### Task details
After locating the line that contains "Cpop (63 bài)", give that line and all the rest through the end of the entries again exactly, leaving the pictures out.

++++

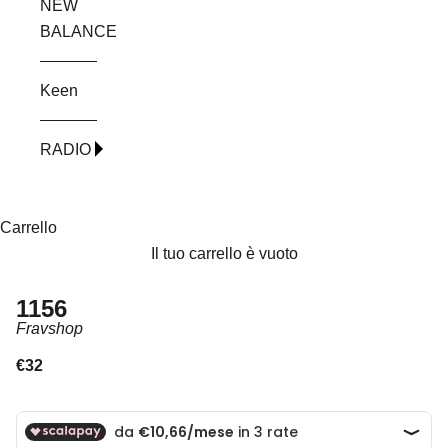
NEW
BALANCE
Keen
RADIO
Carrello
Il tuo carrello è vuoto
1156
Fravshop
Prezzo scontato
€32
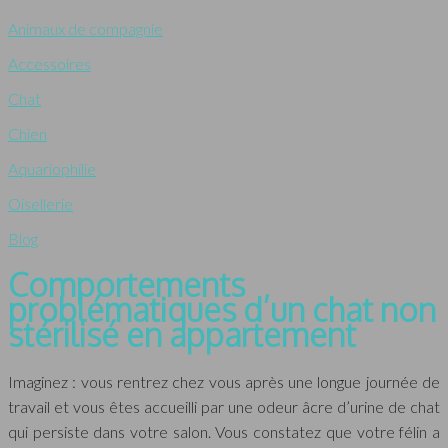
Animaux de compagnie
Accessoires
Chat
Chien
Aquariophilie
Oisellerie
Blog
Comportements
problématiques d’un chat non
stérilisé en appartement
Imaginez : vous rentrez chez vous après une longue journée de
travail et vous êtes accueilli par une odeur âcre d’urine de chat
qui persiste dans votre salon. Vous constatez que votre félin a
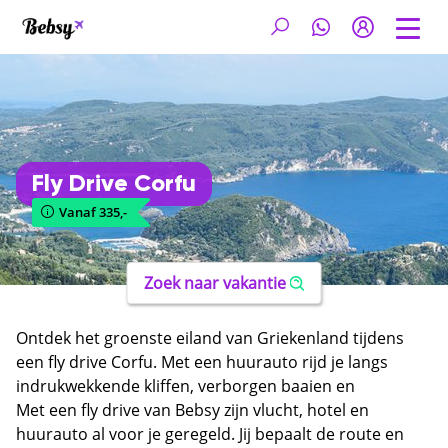
Fly Drive Corfu
Vanaf 335,-
Zoek naar vakantie
Ontdek het groenste eiland van Griekenland tijdens
een fly drive Corfu. Met een huurauto rijd je langs
indrukwekkende kliffen, verborgen baaien en
schilderachtige dorpjes in de olijfgaarden. Corfu
Met een fly drive van Bebsy zijn vlucht, hotel en
combineert Venetiaanse architectuur, Griekse
huurauto al voor je geregeld. Jij bepaalt de route en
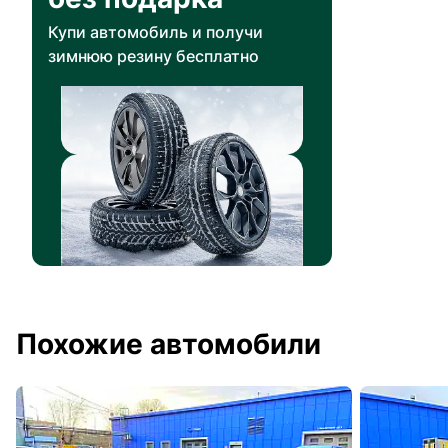
Купи автомобиль и получи
зимнюю резину бесплатно
Похожие автомобили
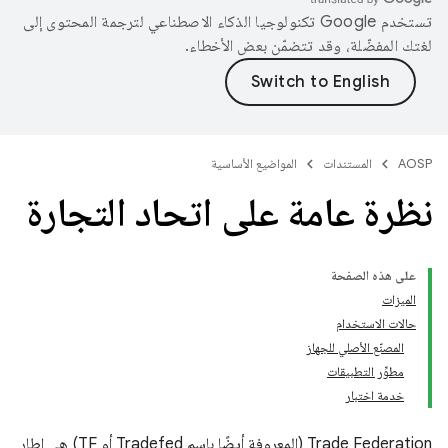
تستخدم Google تكنولوجيا الذكاء الاصطناعي لترجمة المحتوى إلى
لغتك المفضّلة، وقد تتضمّن بعض الأخطاء.
AOSP
المستندات
المواضيع الأساسية
نظرة عامة على اتحاد التجارة
على هذه الصفحة
الميزات
حالات الاستخدام
المصنّع الأصلي للجهاز
مطوِّر التطبيقات
خدمة اختبار
‫Trade Federation (المعروفة أيضًا باسم Tradefed أو TF) هي إطار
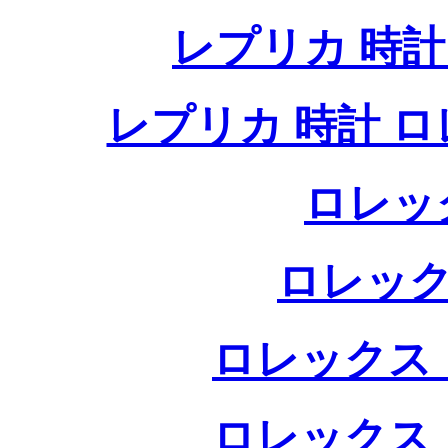
レプリカ 時
レプリカ 時計 
ロレッ
ロレック
ロレックス 
ロレックス 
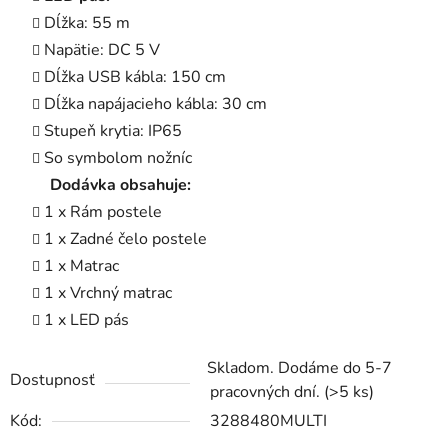
Dĺžka: 55 m
Napätie: DC 5 V
Dĺžka USB kábla: 150 cm
Dĺžka napájacieho kábla: 30 cm
Stupeň krytia: IP65
So symbolom nožníc
Dodávka obsahuje:
1 x Rám postele
1 x Zadné čelo postele
1 x Matrac
1 x Vrchný matrac
1 x LED pás
Skladom. Dodáme do 5-7
Dostupnosť
pracovných dní.
(>5 ks)
Kód:
3288480MULTI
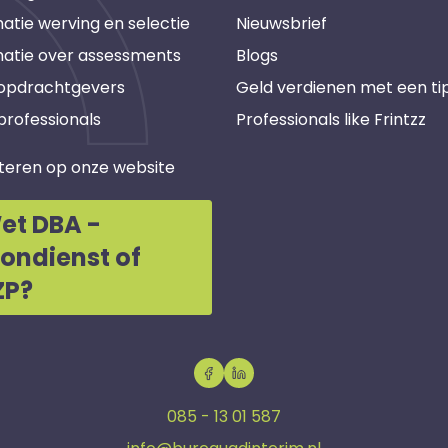
atie werving en selectie
Nieuwsbrief
matie over assessments
Blogs
 opdrachtgevers
Geld verdienen met een ti
professionals
Professionals like Frintzz
teren op onze website
et DBA -
oondienst of
ZP?
085 - 13 01 587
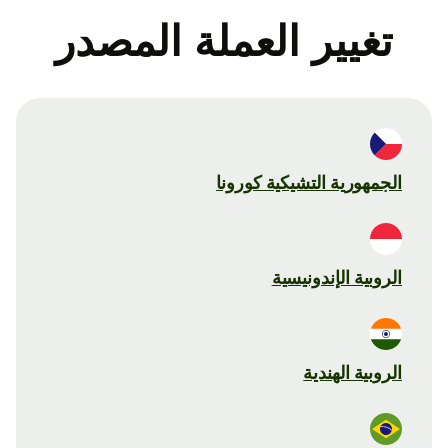
تغيير العملة المصدر
الجمهورية التشيكية كورونا
الروبية الإندونيسية
الروبية الهندية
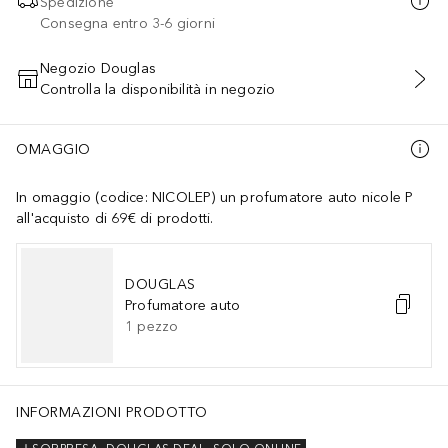
Spedizione
Consegna entro 3-6 giorni
Negozio Douglas
Controlla la disponibilità in negozio
AGGIUNGI AL CARRELLO
OMAGGIO
In omaggio (codice: NICOLEP) un profumatore auto nicole P
all'acquisto di 69€ di prodotti.
DOUGLAS
Profumatore auto
1
pezzo
o con sottotono caldo e giallo • Light Medium— incarnato chiaro/medio
INFORMAZIONI PRODOTTO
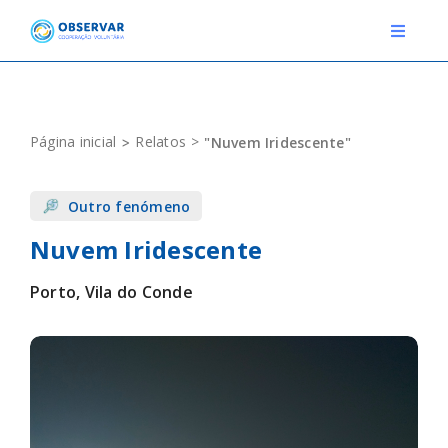
Skip
to
Toggle
Navigat
content
RELATOS
Página inicial
Relatos
"Nuvem Iridescente"
ESTAÇÕES METEOROLÓGICAS
Outro fenómeno
EVENTOS
Nuvem Iridescente
DEFINIÇÕES
Porto, Vila do Conde
F.A.Q.
Novo relato
Login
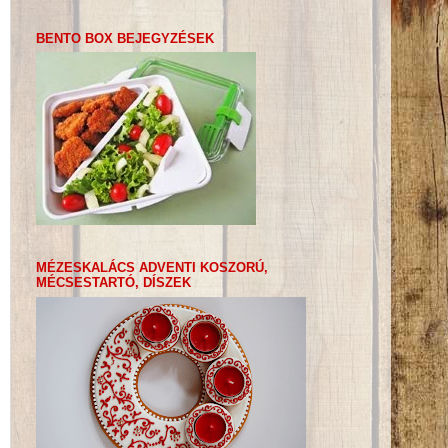
BENTO BOX BEJEGYZÉSEK
MÉZESKALÁCS ADVENTI KOSZORÚ,
MÉCSESTARTÓ, DÍSZEK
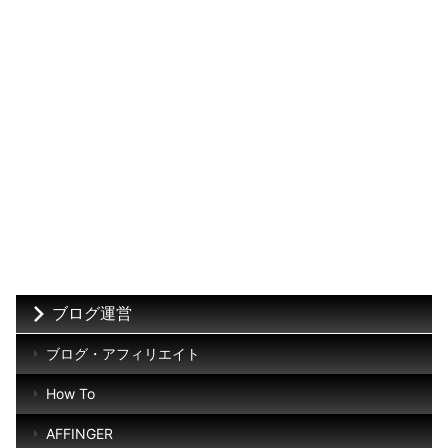
ブログ運営
ブログ・アフィリエイト
How To
AFFINGER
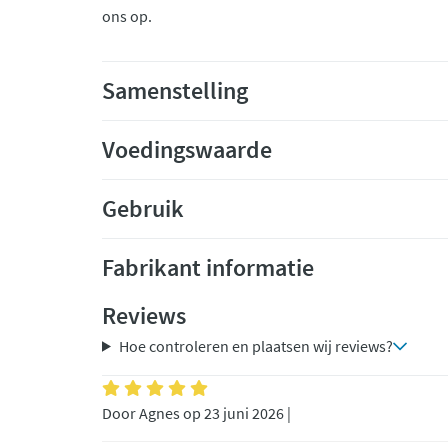
ons op.
Samenstelling
Voedingswaarde
Gebruik
Fabrikant informatie
Reviews
Hoe controleren en plaatsen wij reviews?
Door Agnes op 23 juni 2026 |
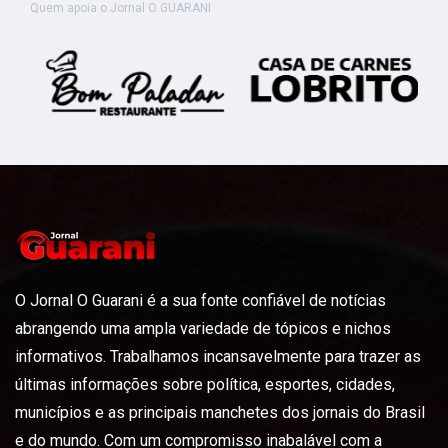
Quem apoia o Jornal O GUARANI
O Jornal O Guarani é a sua fonte confiável de notícias
abrangendo uma ampla variedade de tópicos e nichos
informativos. Trabalhamos incansavelmente para trazer as
últimas informações sobre política, esportes, cidades,
municípios e as principais manchetes dos jornais do Brasil
e do mundo. Com um compromisso inabalável com a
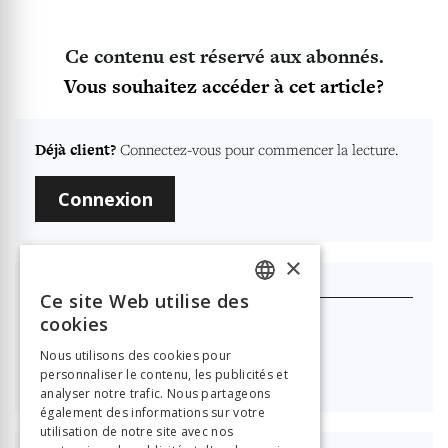
Ce contenu est réservé aux abonnés.
Vous souhaitez accéder à cet article?
Déjà client?
Connectez-vous pour commencer la lecture.
Connexion
×
Je m'abonne
Ce site Web utilise des
FRENCH
cookies
Nouvelle Revue Neuchâteloise
GERMAN
Nous utilisons des cookies pour

40.00
personnaliser le contenu, les publicités et
ITALIAN
analyser notre trafic. Nous partageons
également des informations sur votre
utilisation de notre site avec nos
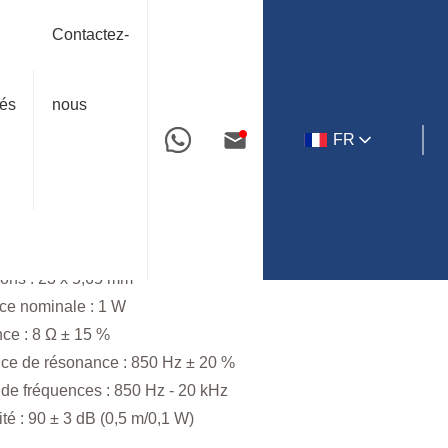
nche
Haut-parleur en micro-mylar de 23 mm YD23-8
Contactez-
tés
nous
-parleur en micro-mylar de
FR
mm YD23-8
ion : équipements multimédias mobiles, etc.
 : Pleine fréquence
ons : 23 x 5,65 mm
ce nominale : 1 W
ce : 8 Ω ± 15 %
ce de résonance : 850 Hz ± 20 %
e fréquences : 850 Hz - 20 kHz
ité : 90 ± 3 dB (0,5 m/0,1 W)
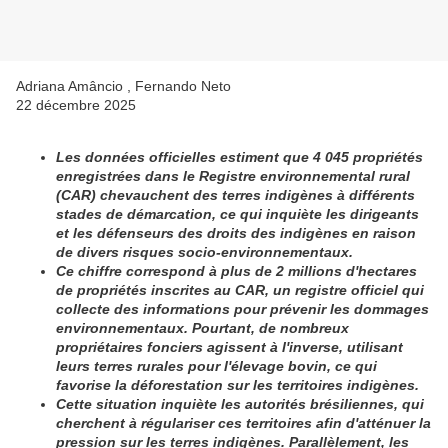
Adriana Amâncio , Fernando Neto
22 décembre 2025
Les données officielles estiment que 4 045 propriétés
enregistrées dans le Registre environnemental rural
(CAR) chevauchent des terres indigènes à différents
stades de démarcation, ce qui inquiète les dirigeants
et les défenseurs des droits des indigènes en raison
de divers risques socio-environnementaux.
Ce chiffre correspond à plus de 2 millions d'hectares
de propriétés inscrites au CAR, un registre officiel qui
collecte des informations pour prévenir les dommages
environnementaux. Pourtant, de nombreux
propriétaires fonciers agissent à l'inverse, utilisant
leurs terres rurales pour l'élevage bovin, ce qui
favorise la déforestation sur les territoires indigènes.
Cette situation inquiète les autorités brésiliennes, qui
cherchent à régulariser ces territoires afin d'atténuer la
pression sur les terres indigènes. Parallèlement, les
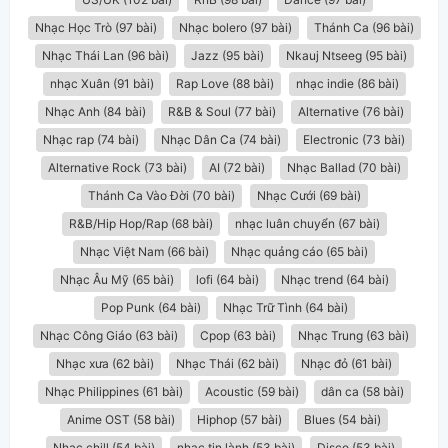
Nhạc Học Trò (97 bài)
Nhạc bolero (97 bài)
Thánh Ca (96 bài)
Nhạc Thái Lan (96 bài)
Jazz (95 bài)
Nkauj Ntseeg (95 bài)
nhạc Xuân (91 bài)
Rap Love (88 bài)
nhạc indie (86 bài)
Nhạc Anh (84 bài)
R&B & Soul (77 bài)
Alternative (76 bài)
Nhạc rap (74 bài)
Nhạc Dân Ca (74 bài)
Electronic (73 bài)
Alternative Rock (73 bài)
AI (72 bài)
Nhạc Ballad (70 bài)
Thánh Ca Vào Đời (70 bài)
Nhạc Cưới (69 bài)
R&B/Hip Hop/Rap (68 bài)
nhạc luân chuyển (67 bài)
Nhạc Việt Nam (66 bài)
Nhạc quảng cáo (65 bài)
Nhạc Âu Mỹ (65 bài)
lofi (64 bài)
Nhạc trend (64 bài)
Pop Punk (64 bài)
Nhạc Trữ Tình (64 bài)
Nhạc Công Giáo (63 bài)
Cpop (63 bài)
Nhạc Trung (63 bài)
Nhạc xưa (62 bài)
Nhạc Thái (62 bài)
Nhạc đỏ (61 bài)
Nhạc Philippines (61 bài)
Acoustic (59 bài)
dân ca (58 bài)
Anime OST (58 bài)
Hiphop (57 bài)
Blues (54 bài)
Nhạc chill (54 bài)
nhạc tin lành (53 bài)
Disco (53 bài)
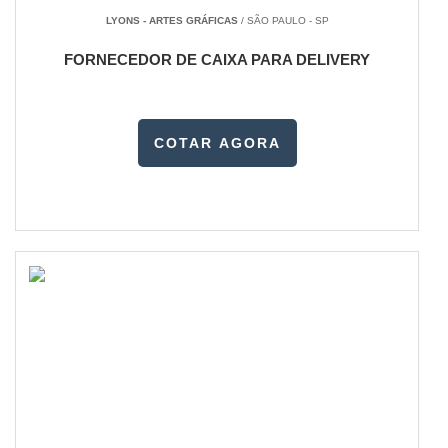
LYONS - ARTES GRÁFICAS
/ SÃO PAULO - SP
FORNECEDOR DE CAIXA PARA DELIVERY
COTAR AGORA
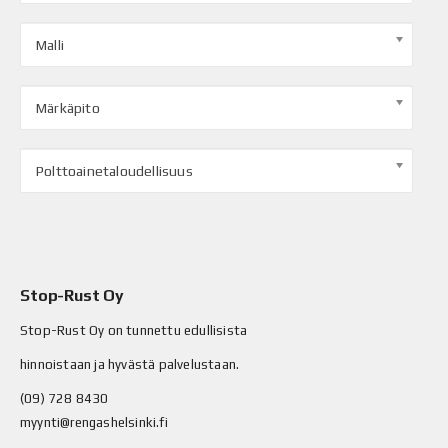
Malli
Märkäpito
Polttoainetaloudellisuus
Stop-Rust Oy
Stop-Rust Oy on tunnettu edullisista
hinnoistaan ja hyvästä palvelustaan.
(09) 728 8430
myynti@rengashelsinki.fi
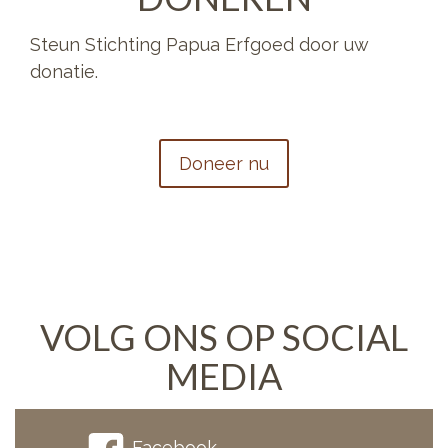
Steun Stichting Papua Erfgoed door uw
donatie.
Doneer nu
VOLG ONS OP SOCIAL
MEDIA
Facebook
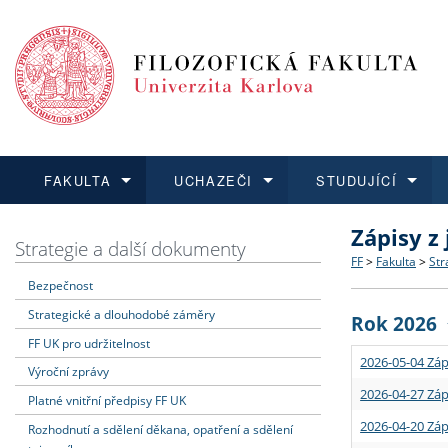
FAKULTA
UCHAZEČI
STUDUJÍCÍ
Zápisy z
FAKULTA
UCHAZEČI
STUDUJÍCÍ
VĚDA A VÝZKUM
ZAHRANIČÍ
Struktura a
Co studova
Bakalářsk
O vědě a 
Aktuální n
Strategie a další dokumenty
FF
>
Fakulta
>
Str
Bezpečnost
Dozvědět se více
Podat přihlášku
Dozvědět se více
Dozvědět se více
Dozvědět se více
Strategie 
Učitelské 
Doktorské
Akademické
Vyjíždějící
Strategické a dlouhodobé záměry
Rok 2026
Podpora a
Informace 
Rigorózní 
Granty a p
Přijíždějíc
FF UK pro udržitelnost
2026-05-04 Záp
Výroční zprávy
Absolventi
Vyjíždějíc
2026-04-27 Záp
Platné vnitřní předpisy FF UK
2026-04-20 Záp
Rozhodnutí a sdělení děkana, opatření a sdělení
Fakultní š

++++

### Result below
Cpop (63 bài)
Nhạc Trung (63 bài)
Nhạc xưa (62 bài)
Nhạc Thái (62 bài)
Nhạc đỏ (61 bài)
Nhạc Philippines (61 bài)
Acoustic (59 bài)
dân ca (58 bài)
Anime OST (58 bài)
Hiphop (57 bài)
Blues (54 bài)
Nhạc chill (54 bài)
nhạc tin lành (53 bài)
Disco (53 bài)
LYONS - ARTES GRÁFICAS
/ SÃO PAULO - SP
FORNECEDOR DE CAIXA PARA DELIVERY
COTAR AGORA
Malli
Märkäpito
Polttoainetaloudellisuus
Stop-Rust Oy
Stop-Rust Oy on tunnettu edullisista
hinnoistaan ja hyvästä palvelustaan.
(09) 728 8430
myynti@rengashelsinki.fi
Steun Stichting Papua Erfgoed door uw
donatie.
Doneer nu
VOLG ONS OP SOCIAL
MEDIA
Facebook
FAKULTA
UCHAZEČI
STUDUJÍCÍ
Zápisy z
FAKULTA
UCHAZEČI
STUDUJÍCÍ
VĚDA A VÝZKUM
ZAHRANIČÍ
Struktura a
Co studova
Bakalářsk
O vědě a 
Aktuální n
Strategie a další dokumenty
FF
>
Fakulta
>
Str
Bezpečnost
Dozvědět se více
Podat přihlášku
Dozvědět se více
Dozvědět se více
Dozvědět se více
Strategie 
Učitelské 
Doktorské
Akademické
Vyjíždějící
Strategické a dlouhodobé záměry
Rok 2026
Podpora a
Informace 
Rigorózní 
Granty a p
Přijíždějíc
FF UK pro udržitelnost
2026-05-04 Záp
Výroční zprávy
Absolventi
Vyjíždějíc
2026-04-27 Záp
Platné vnitřní předpisy FF UK
2026-04-20 Záp
Rozhodnutí a sdělení děkana, opatření a sdělení
Fakultní š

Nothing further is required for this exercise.